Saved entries
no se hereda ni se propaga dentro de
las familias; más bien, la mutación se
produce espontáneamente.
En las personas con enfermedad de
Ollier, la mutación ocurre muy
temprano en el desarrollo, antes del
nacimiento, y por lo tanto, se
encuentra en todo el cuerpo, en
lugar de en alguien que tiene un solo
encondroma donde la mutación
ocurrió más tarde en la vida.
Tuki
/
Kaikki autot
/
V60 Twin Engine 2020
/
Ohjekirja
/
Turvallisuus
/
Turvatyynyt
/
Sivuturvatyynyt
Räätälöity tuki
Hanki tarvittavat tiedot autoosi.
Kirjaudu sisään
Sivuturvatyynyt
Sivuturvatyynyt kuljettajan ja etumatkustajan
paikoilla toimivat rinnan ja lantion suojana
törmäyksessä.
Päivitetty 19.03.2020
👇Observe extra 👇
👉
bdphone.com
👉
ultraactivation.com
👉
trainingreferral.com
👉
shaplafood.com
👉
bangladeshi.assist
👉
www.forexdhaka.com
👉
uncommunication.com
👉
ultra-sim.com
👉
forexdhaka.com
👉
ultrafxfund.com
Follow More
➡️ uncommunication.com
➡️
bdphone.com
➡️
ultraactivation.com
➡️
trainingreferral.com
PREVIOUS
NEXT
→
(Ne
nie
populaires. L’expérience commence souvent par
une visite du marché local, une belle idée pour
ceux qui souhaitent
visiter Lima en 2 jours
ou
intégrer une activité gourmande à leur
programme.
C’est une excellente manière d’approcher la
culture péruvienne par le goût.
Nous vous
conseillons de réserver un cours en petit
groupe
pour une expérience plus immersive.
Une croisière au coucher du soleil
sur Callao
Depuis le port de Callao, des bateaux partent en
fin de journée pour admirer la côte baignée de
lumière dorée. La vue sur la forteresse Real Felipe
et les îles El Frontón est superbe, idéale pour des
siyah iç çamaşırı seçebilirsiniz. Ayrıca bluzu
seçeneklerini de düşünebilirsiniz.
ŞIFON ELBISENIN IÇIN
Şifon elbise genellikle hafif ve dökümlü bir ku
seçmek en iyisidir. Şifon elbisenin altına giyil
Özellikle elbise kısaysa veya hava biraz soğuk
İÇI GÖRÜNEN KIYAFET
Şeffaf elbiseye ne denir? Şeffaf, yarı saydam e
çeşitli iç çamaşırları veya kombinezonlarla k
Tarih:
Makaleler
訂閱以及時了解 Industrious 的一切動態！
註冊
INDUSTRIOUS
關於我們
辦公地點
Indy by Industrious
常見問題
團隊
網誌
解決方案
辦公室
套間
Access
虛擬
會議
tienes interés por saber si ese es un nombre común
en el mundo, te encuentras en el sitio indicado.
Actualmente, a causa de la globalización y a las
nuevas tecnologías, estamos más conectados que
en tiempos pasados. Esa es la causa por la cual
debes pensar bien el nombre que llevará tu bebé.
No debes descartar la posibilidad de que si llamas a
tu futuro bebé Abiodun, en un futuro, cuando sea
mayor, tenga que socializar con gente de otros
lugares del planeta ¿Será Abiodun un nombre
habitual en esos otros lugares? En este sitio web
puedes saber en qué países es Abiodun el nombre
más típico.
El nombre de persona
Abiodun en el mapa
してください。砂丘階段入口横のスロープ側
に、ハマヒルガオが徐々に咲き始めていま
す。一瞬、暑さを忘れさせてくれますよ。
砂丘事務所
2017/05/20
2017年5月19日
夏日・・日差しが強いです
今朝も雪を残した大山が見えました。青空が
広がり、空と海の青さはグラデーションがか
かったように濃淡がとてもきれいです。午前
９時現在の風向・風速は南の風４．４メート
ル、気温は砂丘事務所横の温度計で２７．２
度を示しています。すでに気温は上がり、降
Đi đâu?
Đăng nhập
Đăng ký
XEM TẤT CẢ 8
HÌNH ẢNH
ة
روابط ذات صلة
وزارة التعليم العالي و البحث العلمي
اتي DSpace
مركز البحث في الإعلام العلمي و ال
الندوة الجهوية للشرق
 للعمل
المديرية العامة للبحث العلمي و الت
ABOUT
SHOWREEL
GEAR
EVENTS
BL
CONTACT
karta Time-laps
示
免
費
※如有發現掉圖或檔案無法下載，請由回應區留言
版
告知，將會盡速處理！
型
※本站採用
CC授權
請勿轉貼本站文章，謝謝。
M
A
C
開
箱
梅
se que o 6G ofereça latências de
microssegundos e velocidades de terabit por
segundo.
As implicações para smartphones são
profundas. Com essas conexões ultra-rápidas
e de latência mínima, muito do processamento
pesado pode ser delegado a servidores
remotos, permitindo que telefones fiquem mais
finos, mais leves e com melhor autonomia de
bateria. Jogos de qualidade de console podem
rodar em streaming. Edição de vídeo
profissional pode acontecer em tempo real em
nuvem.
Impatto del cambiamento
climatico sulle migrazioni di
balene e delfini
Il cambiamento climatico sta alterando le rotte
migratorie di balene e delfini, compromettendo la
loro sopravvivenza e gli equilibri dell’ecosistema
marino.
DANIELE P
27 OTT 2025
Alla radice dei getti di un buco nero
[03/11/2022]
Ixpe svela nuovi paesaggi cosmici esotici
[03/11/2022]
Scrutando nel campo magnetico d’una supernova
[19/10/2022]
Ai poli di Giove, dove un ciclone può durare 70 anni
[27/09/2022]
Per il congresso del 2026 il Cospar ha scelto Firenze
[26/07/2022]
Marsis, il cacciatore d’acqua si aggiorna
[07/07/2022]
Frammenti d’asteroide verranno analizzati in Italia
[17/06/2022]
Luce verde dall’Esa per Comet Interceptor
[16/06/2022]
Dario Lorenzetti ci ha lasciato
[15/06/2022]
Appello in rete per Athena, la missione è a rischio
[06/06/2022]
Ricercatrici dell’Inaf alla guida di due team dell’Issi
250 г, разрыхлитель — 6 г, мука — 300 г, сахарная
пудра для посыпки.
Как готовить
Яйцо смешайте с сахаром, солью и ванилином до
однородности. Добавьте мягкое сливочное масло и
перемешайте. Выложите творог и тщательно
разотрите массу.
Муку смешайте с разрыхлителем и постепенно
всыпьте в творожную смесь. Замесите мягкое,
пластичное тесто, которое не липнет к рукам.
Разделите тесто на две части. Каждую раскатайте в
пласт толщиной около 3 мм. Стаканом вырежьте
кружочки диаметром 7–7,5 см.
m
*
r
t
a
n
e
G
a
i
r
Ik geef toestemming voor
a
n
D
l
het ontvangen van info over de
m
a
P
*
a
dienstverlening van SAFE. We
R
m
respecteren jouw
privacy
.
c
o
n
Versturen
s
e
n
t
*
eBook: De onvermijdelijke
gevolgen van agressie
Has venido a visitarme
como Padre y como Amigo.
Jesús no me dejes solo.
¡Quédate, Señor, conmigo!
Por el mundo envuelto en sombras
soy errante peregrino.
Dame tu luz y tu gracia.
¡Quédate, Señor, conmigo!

[TASK BRIEF]: Say how many lines of the data hold the string "lugares". Reply with the number alone.

[WRITTEN RESPONSE]: 2